## DIRECTIONS FOR THIS TASK:
Write out every one of the following rows word for word, keeping each line in its original order.

── RECORDS FOR THIS TASK

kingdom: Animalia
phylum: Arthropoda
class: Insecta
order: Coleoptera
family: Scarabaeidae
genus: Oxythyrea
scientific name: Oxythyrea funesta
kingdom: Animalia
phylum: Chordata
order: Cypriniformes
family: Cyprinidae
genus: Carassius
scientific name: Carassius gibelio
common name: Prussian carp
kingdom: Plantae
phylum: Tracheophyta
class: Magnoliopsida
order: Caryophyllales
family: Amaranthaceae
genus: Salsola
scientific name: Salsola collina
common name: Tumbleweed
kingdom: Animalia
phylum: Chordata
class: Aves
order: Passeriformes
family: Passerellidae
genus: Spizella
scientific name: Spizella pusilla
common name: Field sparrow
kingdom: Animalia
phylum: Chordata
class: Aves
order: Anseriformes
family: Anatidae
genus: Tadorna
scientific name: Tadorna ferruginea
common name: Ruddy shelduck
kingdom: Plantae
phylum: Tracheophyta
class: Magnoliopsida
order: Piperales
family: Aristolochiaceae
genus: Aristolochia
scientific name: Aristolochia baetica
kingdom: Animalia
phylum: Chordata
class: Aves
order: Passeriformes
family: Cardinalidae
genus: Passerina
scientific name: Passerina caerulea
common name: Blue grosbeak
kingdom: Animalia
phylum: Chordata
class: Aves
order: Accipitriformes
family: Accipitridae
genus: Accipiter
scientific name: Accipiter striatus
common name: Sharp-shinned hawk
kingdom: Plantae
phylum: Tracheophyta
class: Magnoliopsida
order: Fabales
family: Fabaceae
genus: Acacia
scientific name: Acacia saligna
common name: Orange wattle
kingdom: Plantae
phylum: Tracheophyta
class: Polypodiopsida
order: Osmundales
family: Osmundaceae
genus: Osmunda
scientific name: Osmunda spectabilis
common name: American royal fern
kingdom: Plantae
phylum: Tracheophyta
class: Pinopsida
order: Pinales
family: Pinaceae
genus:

────

## ANSWER TO THE PROBLEM:
kingdom: Animalia
phylum: Arthropoda
class: Insecta
order: Coleoptera
family: Scarabaeidae
genus: Oxythyrea
scientific name: Oxythyrea funesta
kingdom: Animalia
phylum: Chordata
order: Cypriniformes
family: Cyprinidae
genus: Carassius
scientific name: Carassius gibelio
common name: Prussian carp
kingdom: Plantae
phylum: Tracheophyta
class: Magnoliopsida
order: Caryophyllales
family: Amaranthaceae
genus: Salsola
scientific name: Salsola collina
common name: Tumbleweed
kingdom: Animalia
phylum: Chordata
class: Aves
order: Passeriformes
family: Passerellidae
genus: Spizella
scientific name: Spizella pusilla
common name: Field sparrow
kingdom: Animalia
phylum: Chordata
class: Aves
order: Anseriformes
family: Anatidae
genus: Tadorna
scientific name: Tadorna ferruginea
common name: Ruddy shelduck
kingdom: Plantae
phylum: Tracheophyta
class: Magnoliopsida
order: Piperales
family: Aristolochiaceae
genus: Aristolochia
scientific name: Aristolochia baetica
kingdom: Animalia
phylum: Chordata
class: Aves
order: Passeriformes
family: Cardinalidae
genus: Passerina
scientific name: Passerina caerulea
common name: Blue grosbeak
kingdom: Animalia
phylum: Chordata
class: Aves
order: Accipitriformes
family: Accipitridae
genus: Accipiter
scientific name: Accipiter striatus
common name: Sharp-shinned hawk
kingdom: Plantae
phylum: Tracheophyta
class: Magnoliopsida
order: Fabales
family: Fabaceae
genus: Acacia
scientific name: Acacia saligna
common name: Orange wattle
kingdom: Plantae
phylum: Tracheophyta
class: Polypodiopsida
order: Osmundales
family: Osmundaceae
genus: Osmunda
scientific name: Osmunda spectabilis
common name: American royal fern
kingdom: Plantae
phylum: Tracheophyta
class: Pinopsida
order: Pinales
family: Pinaceae
genus:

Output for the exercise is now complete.